### Brano citato
========================

C'è però uno stato di crisi che rende necessario rivedere alcuni importanti aspetti dei due sistemi. Visto dalla parte europea, secondo Draghi, si tratta prima di tutto di fissare gli obbiettivi per la guarigione dell'Europa malata, e partendo da una condivisione continentale della diagnosi, approdare al possibile aggiustamento politico della terapia. Mario Draghi è calato nella realtà dell'ortodossia economica, ma è possibile anche una lettura progressista dell'ampio orizzonte di analisi e prospettive da lui fatto.

========================

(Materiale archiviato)
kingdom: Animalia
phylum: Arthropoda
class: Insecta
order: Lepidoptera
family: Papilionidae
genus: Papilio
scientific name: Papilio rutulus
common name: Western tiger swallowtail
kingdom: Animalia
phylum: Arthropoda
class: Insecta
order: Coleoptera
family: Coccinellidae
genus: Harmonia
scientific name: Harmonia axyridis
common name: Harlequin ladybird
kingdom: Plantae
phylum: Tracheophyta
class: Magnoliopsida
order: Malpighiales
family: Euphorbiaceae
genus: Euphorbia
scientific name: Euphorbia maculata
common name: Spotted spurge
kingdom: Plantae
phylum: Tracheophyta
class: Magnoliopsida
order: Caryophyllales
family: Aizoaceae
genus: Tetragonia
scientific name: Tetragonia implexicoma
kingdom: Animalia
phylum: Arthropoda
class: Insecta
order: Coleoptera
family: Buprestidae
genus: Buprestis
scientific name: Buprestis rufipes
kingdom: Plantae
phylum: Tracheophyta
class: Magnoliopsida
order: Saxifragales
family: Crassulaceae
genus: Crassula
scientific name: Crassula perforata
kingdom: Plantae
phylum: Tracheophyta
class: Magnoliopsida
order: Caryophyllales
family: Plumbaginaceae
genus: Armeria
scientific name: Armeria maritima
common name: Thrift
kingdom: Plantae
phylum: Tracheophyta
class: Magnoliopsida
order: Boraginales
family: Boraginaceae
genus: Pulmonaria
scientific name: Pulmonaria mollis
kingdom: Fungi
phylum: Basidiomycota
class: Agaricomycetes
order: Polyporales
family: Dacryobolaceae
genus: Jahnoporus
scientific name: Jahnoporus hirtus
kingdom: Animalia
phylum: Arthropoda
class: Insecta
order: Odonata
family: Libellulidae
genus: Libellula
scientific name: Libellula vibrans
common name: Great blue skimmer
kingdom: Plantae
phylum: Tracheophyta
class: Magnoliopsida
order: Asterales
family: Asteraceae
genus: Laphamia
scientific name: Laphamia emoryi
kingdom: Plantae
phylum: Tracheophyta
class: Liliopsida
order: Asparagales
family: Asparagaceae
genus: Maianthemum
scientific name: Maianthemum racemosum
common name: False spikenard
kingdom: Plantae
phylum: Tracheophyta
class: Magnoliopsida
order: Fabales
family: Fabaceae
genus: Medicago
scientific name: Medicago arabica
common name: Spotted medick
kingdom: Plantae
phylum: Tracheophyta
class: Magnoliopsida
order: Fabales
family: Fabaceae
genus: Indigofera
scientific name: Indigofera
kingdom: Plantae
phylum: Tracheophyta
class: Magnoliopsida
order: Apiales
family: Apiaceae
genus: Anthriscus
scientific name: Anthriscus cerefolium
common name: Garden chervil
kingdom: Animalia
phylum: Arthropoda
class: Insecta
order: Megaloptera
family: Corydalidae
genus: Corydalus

========================

### Lavoro richiesto
Traduci in inglese questa frase del brano citato: «C'è però uno stato di crisi che rende necessario rivedere alcuni importanti aspetti dei due sistemi.»

### Risposta
There is, however, a state of crisis that makes it necessary to review some important aspects of the two systems.